#### Page extract
════════
I could never get comfortable with the eerie, thunderous sound as
fragments of the hanging glacier tumbled into miles of scree. Although
climbers have visited the Avellano base camp for the last three years,
prior to Nacho Morales and Nacho Grez’s complete ascent of the northeast
prow, one day before ours, this fractured alpine granite held only one
route (a mountaineers’ line up the back side). On the northeast prow,
however, four pitches had already been established to the top of a
prominent pillar.
Brendan O’Neill (my boyfriend and climbing partner), Nacho Morales
and I spent two rainy days assessing the objective hazards and weaving
our way up fourth-class slabs and fifty-degree snowfields to find the
most efficient approach route. When Brendan and I entered what was
dubbed the “jaw,” a section where the snowfield narrowed beneath the
glacier’s fall line, that thunderous crack of ice breaking pierced the
air. Brendan, slightly ahead and above, cramponned quickly toward a rock
outcrop. I ran toward him, and he screamed at me, “Plunge your axe!” The
avalanche picked up speed, unleashing blocks of grit-filled ice. A
toaster-sized one hit my left quadriceps.
At 3 a.m. the next morning Brendan and I could hear the “Nachos”
stirring and preparing to make their bid at a new route. My leg
throbbed. I couldn’t climb this formation today. I tried to convince
Brendan to go without me. He refused, insisting we were a team. That day
was hard. We watched our friends climb higher up the tower, summit and
descend slowly well into the night. They had completed their goal.
════════
#### Study material
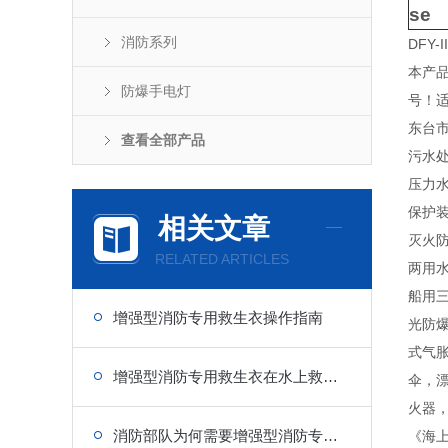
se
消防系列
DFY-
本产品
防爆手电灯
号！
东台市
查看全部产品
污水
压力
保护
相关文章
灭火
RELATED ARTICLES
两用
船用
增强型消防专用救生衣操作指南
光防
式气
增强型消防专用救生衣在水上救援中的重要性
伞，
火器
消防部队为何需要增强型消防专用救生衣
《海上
════════
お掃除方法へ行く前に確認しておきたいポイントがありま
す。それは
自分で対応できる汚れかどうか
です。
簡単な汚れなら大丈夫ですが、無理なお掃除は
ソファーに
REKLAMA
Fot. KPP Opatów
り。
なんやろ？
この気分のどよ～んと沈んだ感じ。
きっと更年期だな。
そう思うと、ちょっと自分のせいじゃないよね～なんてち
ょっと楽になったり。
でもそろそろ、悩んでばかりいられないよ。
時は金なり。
════════
#### Task item
Reproduce, word for word, the stretch of the climbing account above that starts at "I could never" and ends at "prominent pillar.".

#### Solution for this exercise
I could never get comfortable with the eerie, thunderous sound as
fragments of the hanging glacier tumbled into miles of scree. Although
climbers have visited the Avellano base camp for the last three years,
prior to Nacho Morales and Nacho Grez’s complete ascent of the northeast
prow, one day before ours, this fractured alpine granite held only one
route (a mountaineers’ line up the back side). On the northeast prow,
however, four pitches had already been established to the top of a
prominent pillar.